* _What the task asks_:
Please report every line of the listing below that has the word "font" in it.

☆ ☆ ☆

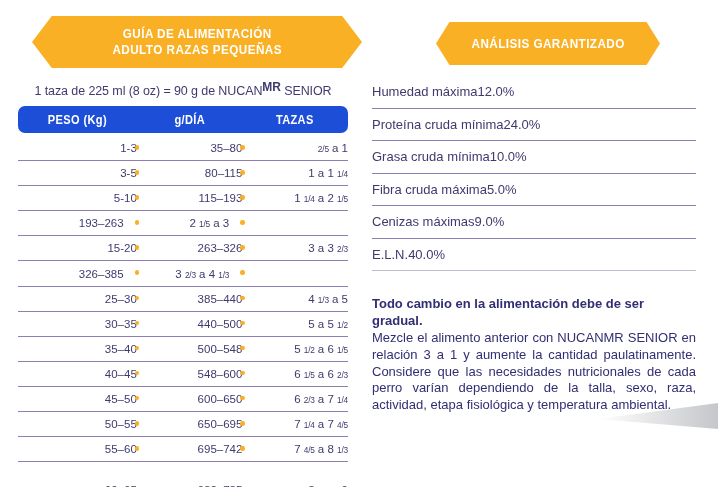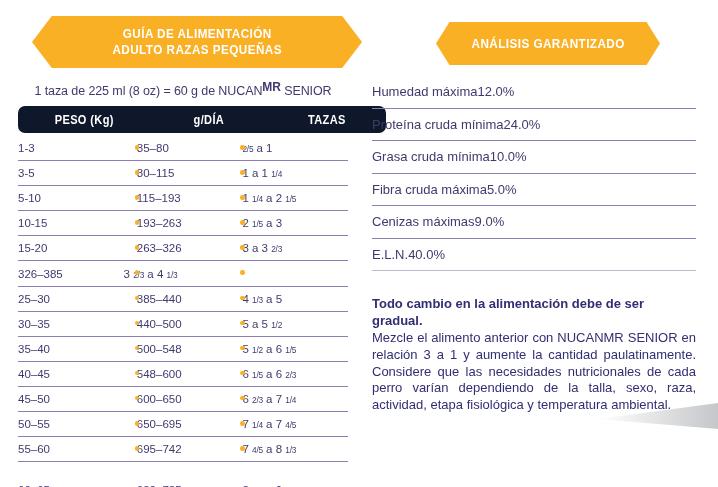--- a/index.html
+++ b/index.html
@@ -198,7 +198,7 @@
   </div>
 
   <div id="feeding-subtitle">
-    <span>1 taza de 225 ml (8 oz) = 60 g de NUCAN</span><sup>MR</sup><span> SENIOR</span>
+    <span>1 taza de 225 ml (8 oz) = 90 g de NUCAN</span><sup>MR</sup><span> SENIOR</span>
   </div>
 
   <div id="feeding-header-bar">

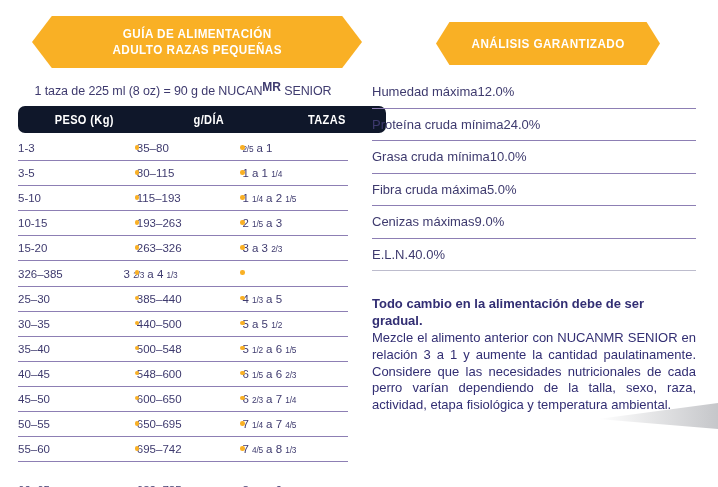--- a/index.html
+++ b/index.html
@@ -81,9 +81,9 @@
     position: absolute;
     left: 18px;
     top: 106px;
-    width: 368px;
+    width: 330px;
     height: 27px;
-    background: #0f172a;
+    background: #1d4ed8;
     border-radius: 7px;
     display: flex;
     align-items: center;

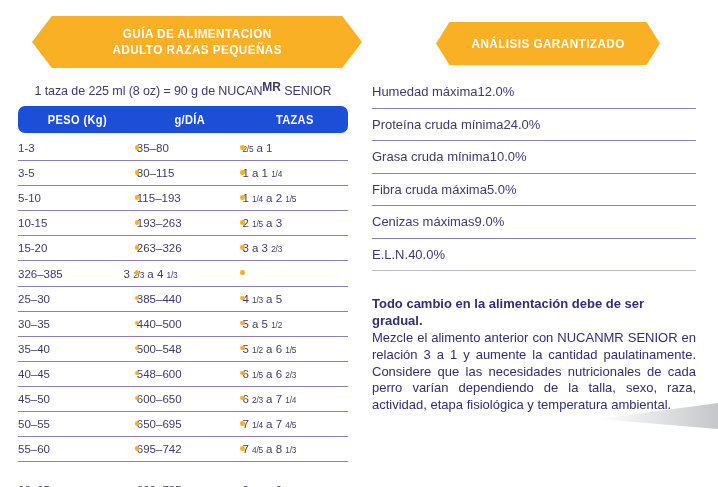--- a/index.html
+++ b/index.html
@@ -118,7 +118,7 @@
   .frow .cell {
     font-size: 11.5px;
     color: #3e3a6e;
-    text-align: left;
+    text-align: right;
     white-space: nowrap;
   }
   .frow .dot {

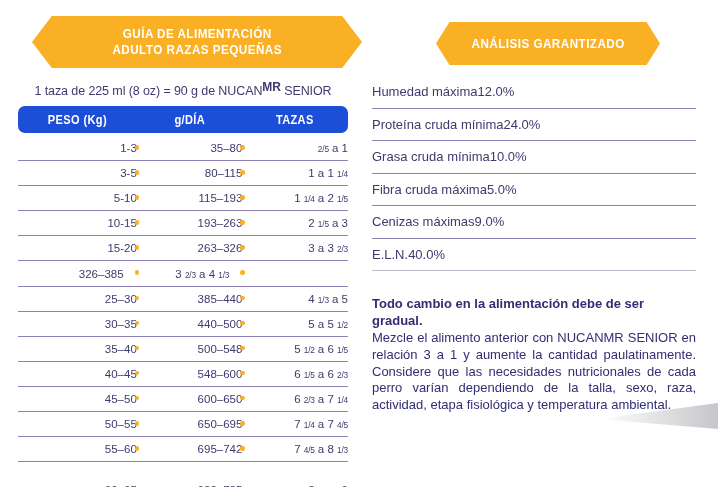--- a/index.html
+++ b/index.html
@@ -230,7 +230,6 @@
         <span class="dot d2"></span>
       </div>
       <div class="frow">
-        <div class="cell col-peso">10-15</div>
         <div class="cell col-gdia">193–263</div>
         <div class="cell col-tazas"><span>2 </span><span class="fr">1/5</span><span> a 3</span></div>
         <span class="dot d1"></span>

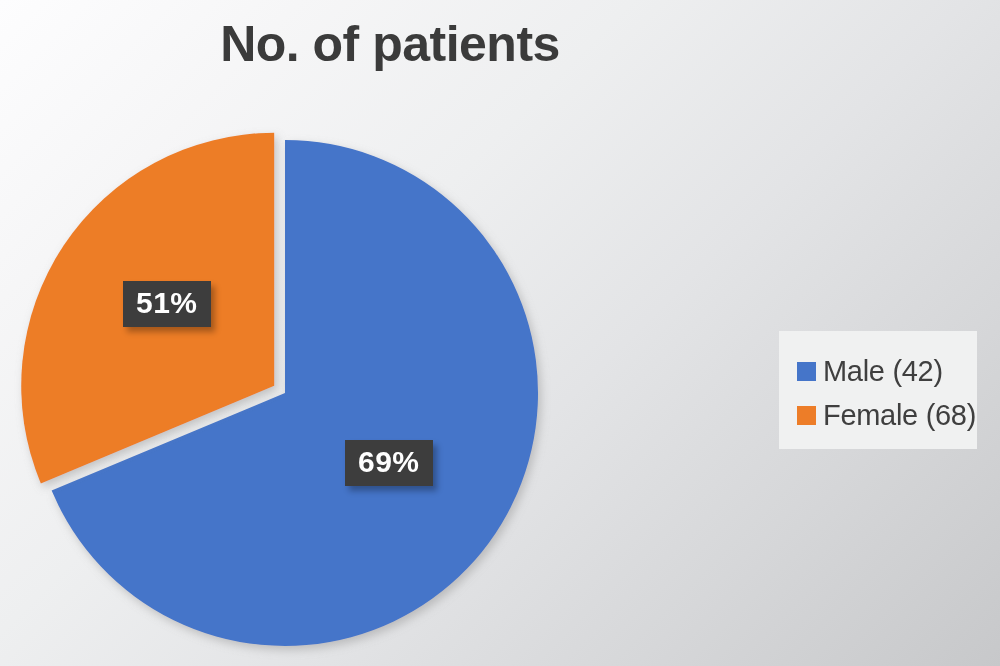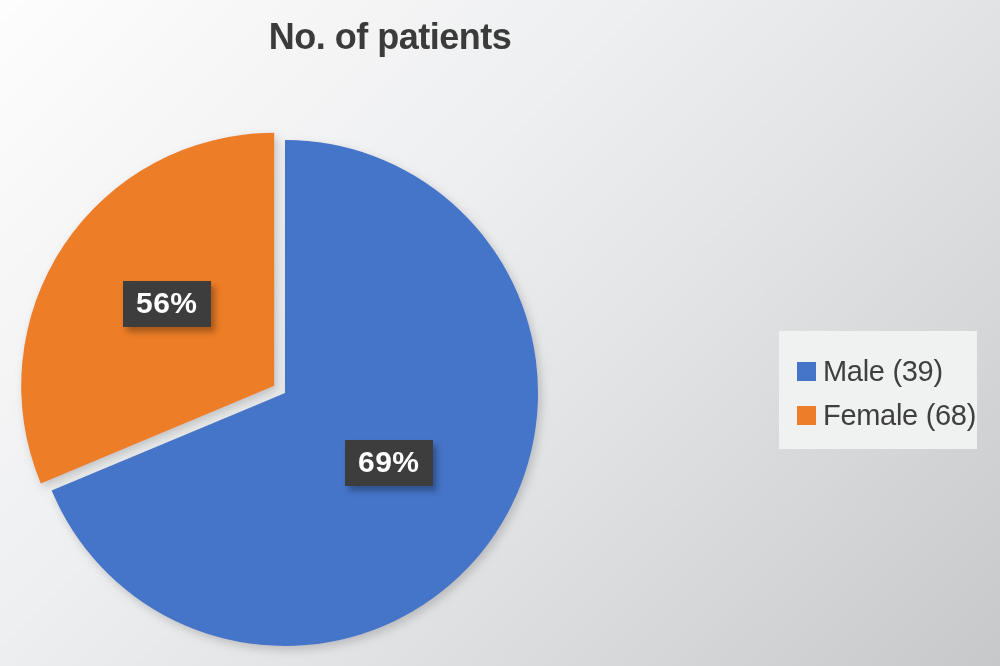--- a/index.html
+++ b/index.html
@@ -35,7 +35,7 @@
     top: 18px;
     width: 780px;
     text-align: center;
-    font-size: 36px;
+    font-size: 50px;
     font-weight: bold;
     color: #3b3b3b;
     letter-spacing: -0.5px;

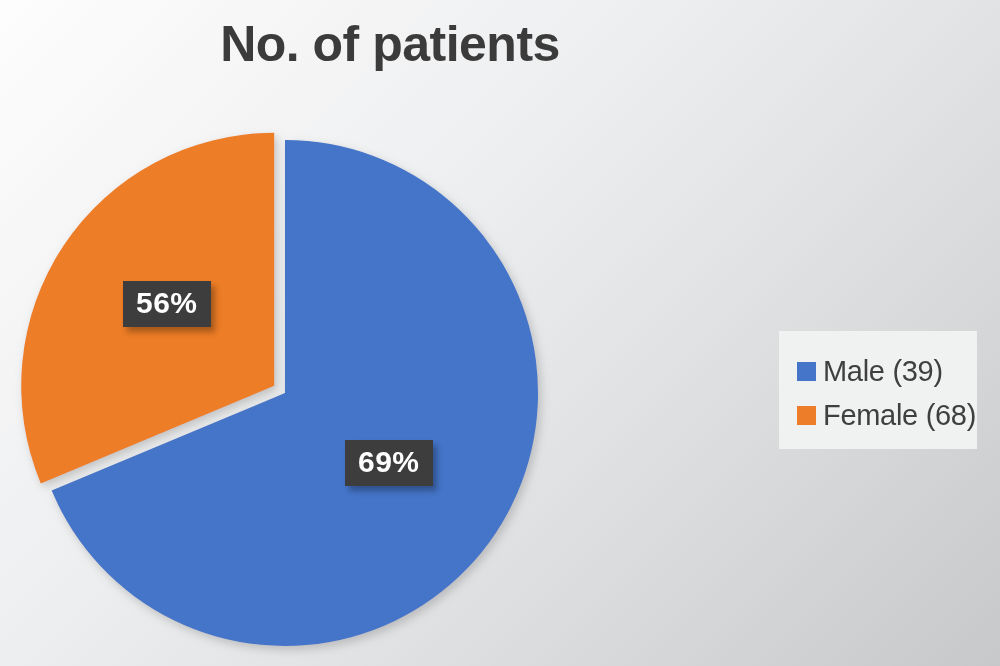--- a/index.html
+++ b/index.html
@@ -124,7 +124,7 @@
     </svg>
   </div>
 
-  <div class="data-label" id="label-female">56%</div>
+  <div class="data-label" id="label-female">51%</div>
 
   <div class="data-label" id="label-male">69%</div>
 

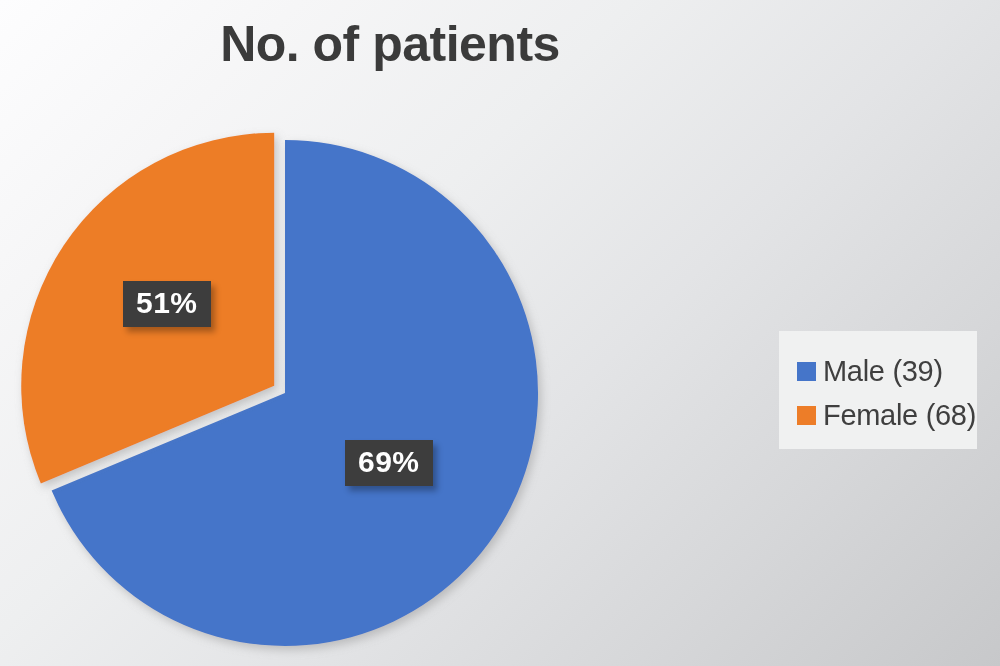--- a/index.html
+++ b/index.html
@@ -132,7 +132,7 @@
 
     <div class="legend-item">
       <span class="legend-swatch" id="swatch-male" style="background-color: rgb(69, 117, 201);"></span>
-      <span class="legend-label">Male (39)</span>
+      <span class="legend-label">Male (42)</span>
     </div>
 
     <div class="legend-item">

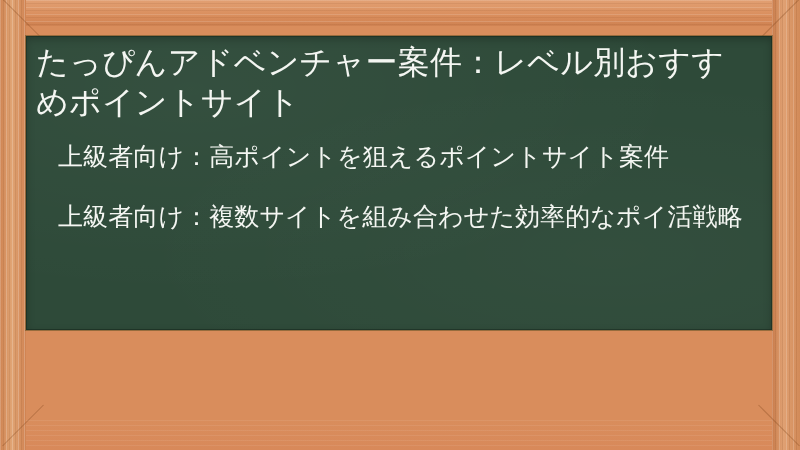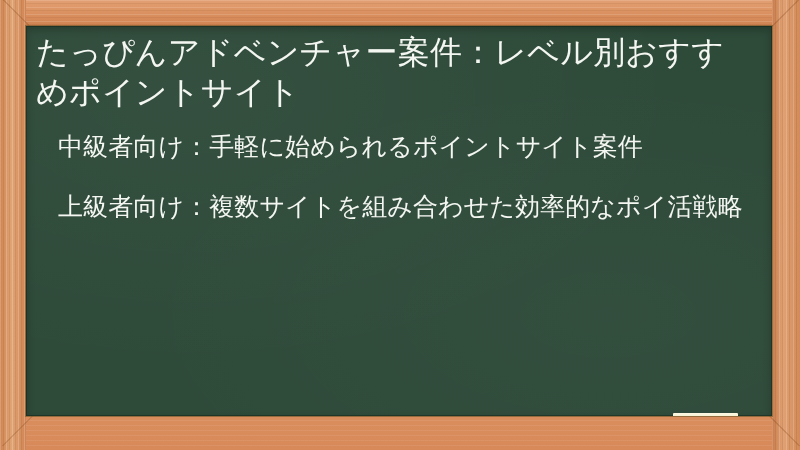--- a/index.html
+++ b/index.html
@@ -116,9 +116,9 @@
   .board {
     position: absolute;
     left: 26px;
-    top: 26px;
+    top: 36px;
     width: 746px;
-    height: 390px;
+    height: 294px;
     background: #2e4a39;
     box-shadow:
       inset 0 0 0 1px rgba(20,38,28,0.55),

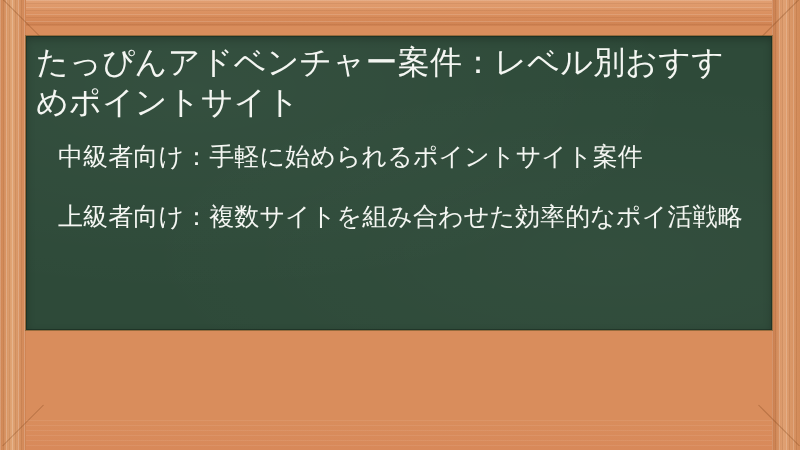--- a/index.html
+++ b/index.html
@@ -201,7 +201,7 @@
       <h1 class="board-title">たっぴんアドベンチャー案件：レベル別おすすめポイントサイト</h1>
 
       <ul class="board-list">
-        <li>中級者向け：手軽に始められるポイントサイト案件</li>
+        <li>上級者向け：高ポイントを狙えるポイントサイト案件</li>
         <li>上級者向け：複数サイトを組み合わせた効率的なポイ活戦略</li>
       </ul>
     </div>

☆ ☆ ☆

* _Result of the task_:
     font-size: 11.5px;
-    font-size: 36px;
+    font-size: 50px;
     font-weight: bold;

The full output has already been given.